Let's talk theory and practice about workflow modeling & processing!
Scientific and industrial data sets are often incredibly difficult to massage into a form that is actually usable for analysis - especially in the context of live production environments. Every scientist can think of one data set that required numerous steps acquire, preprocess, fix, reformat, reorientate, and store before any actual work can be done.
From a systems administrations perspective, these workflows are merely graph-based execution problems, very similar to the build-package-deploy problem that is already solved by a number of different build frameworks and tools.
Indeed, people use many of these tools for their data processing.
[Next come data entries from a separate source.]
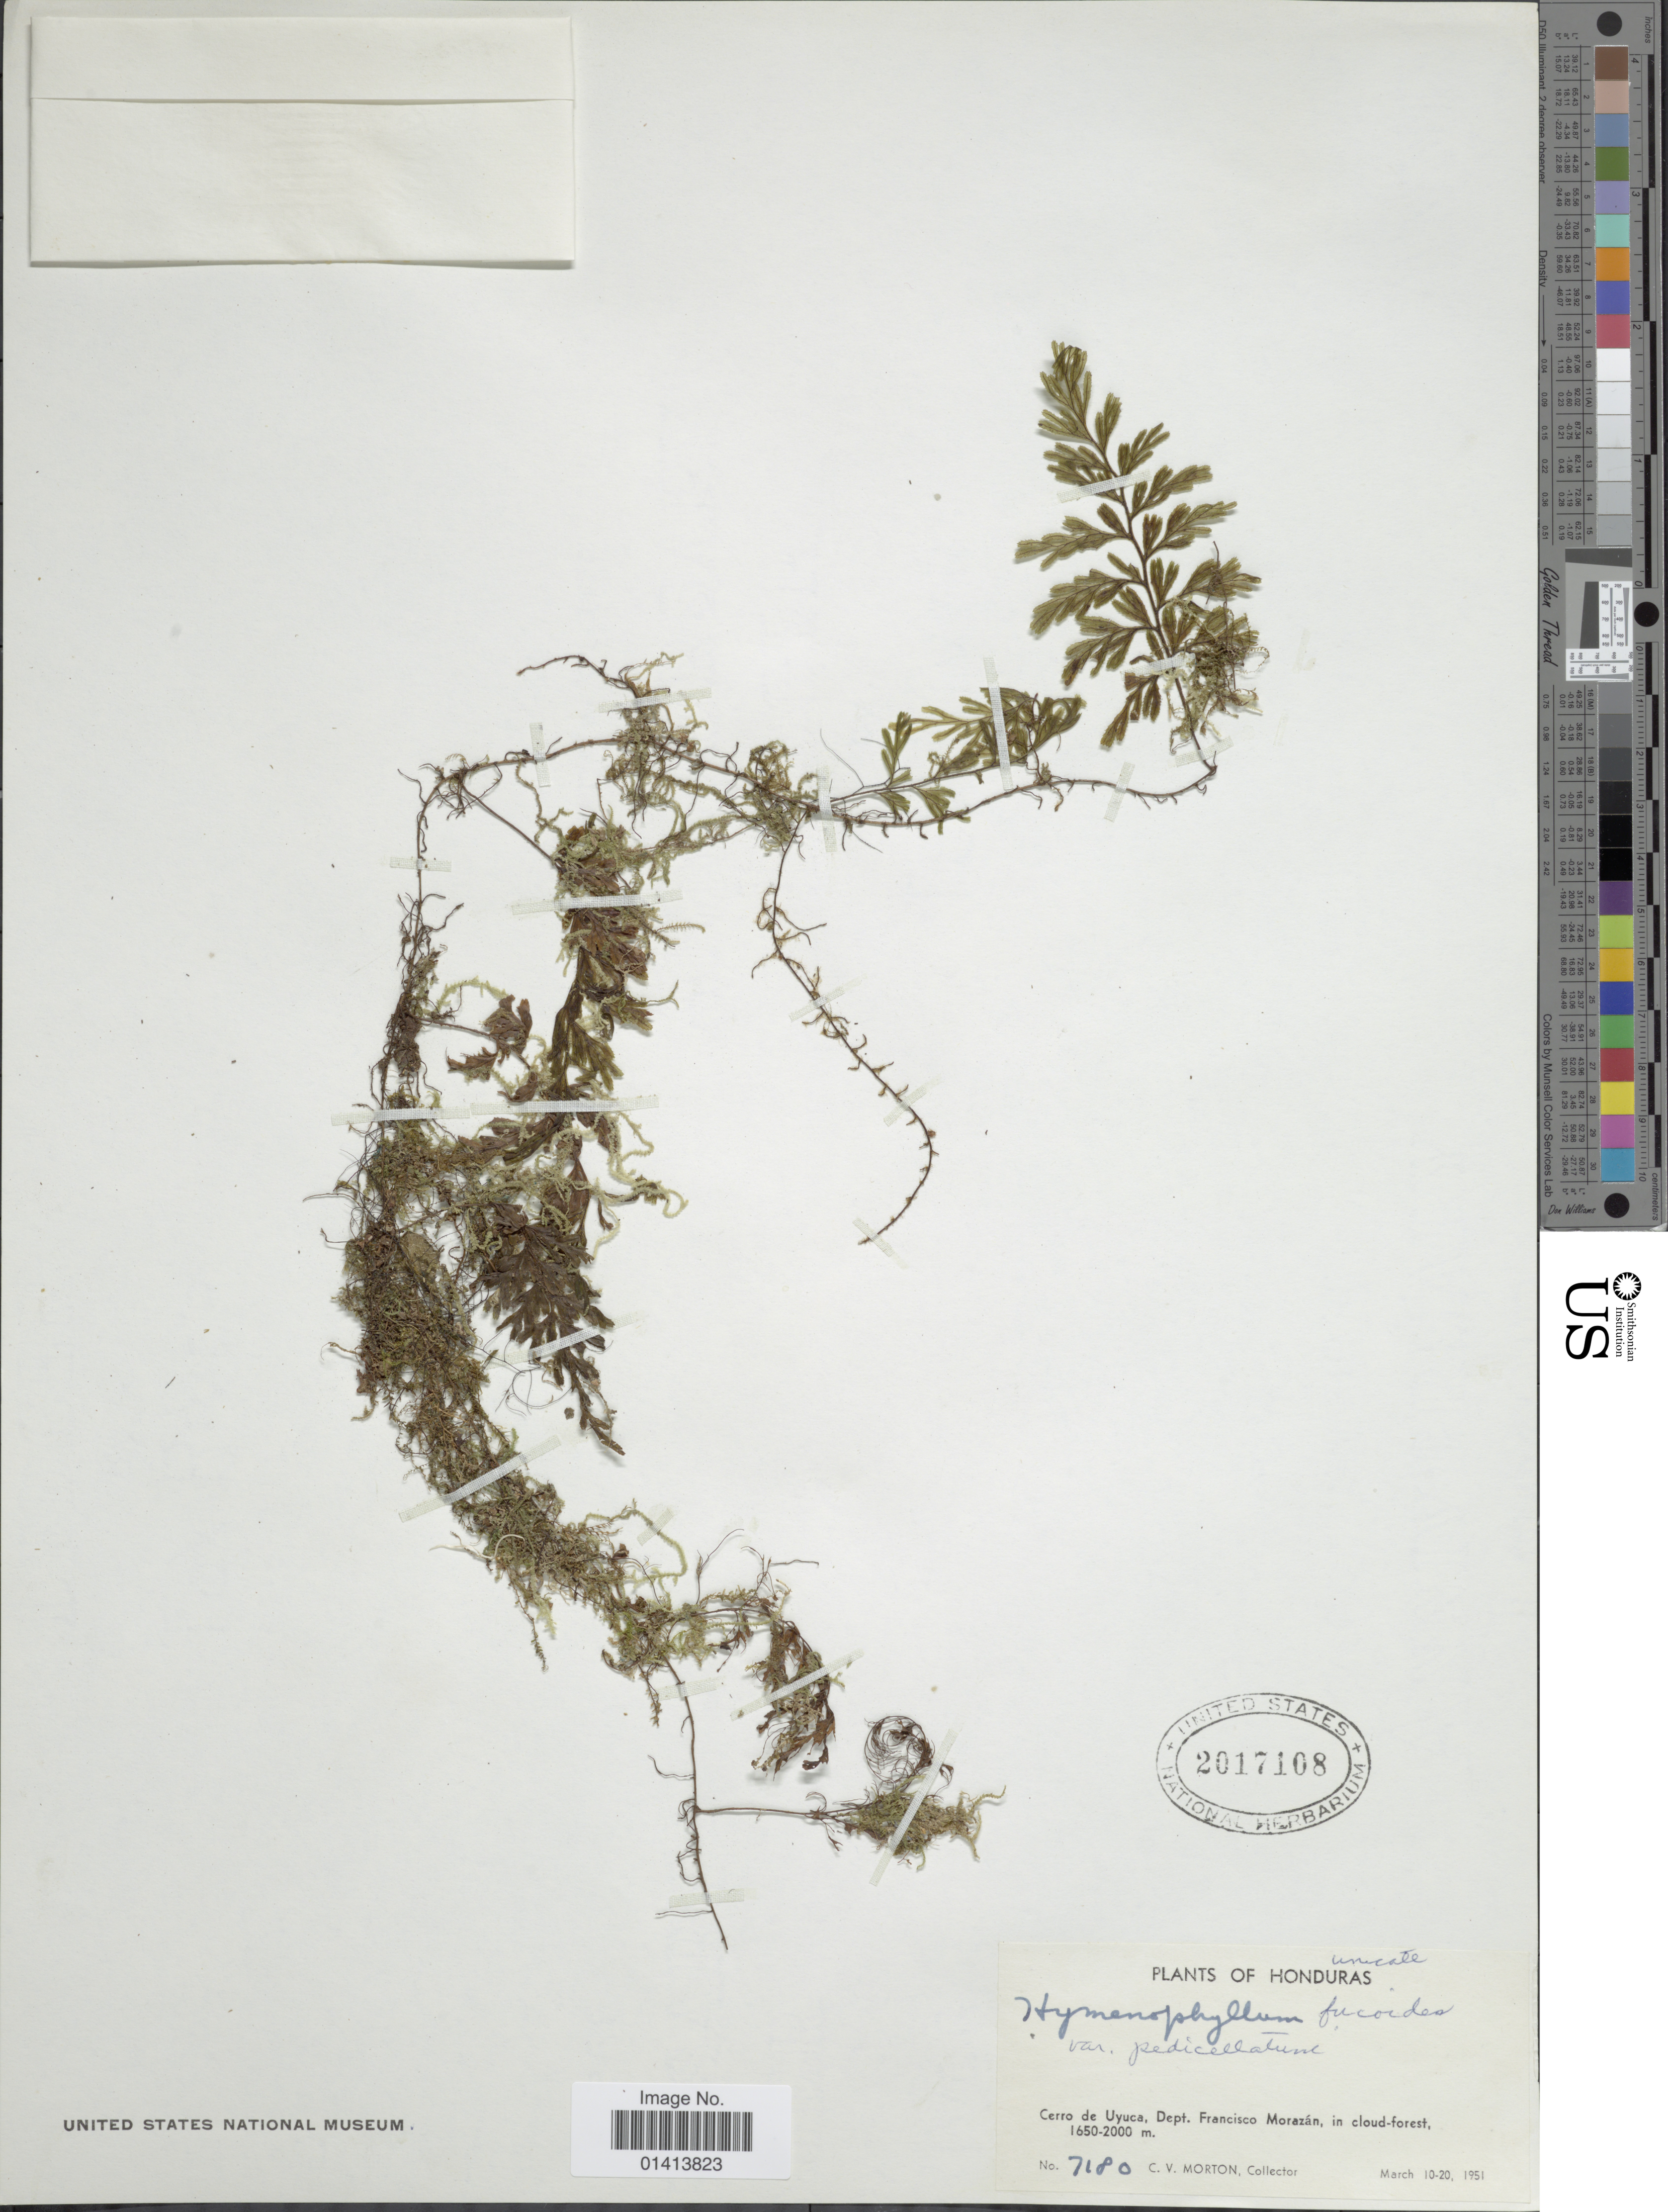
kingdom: Plantae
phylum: Tracheophyta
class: Polypodiopsida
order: Hymenophyllales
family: Hymenophyllaceae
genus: Hymenophyllum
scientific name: Hymenophyllum fucoides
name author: (Sw.) Sw.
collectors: C. V. Morton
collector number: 7180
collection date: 1951-03-10/1951-03-20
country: Honduras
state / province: Fco. Morazán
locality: Cerro de Uyuca, Dept Francisco Morazán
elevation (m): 1650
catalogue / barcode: US 2017108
This talk discusses a popular cross-section of these tools, identifying the successes and failures of each and proposes a number of design ideas with corresponding implementations for building a better workflow system.
These ideas include: - The use of Python as a DSL for describing a workflow - An interpreter-embedding approach to the construction of a DSL (i.e. repurposing Python-syntax, rather than using syntax that require complex custom parsing) - Automatic generation of first-class tooling (e.g. automatically generating of workflow progress reporting)
This talk is based off of my Master's thesis, which I am currently preparing. The above design and implementation topics will be drawn from my research. All of my code is open source licensed and will be available on GitHub as part of my thesis materials.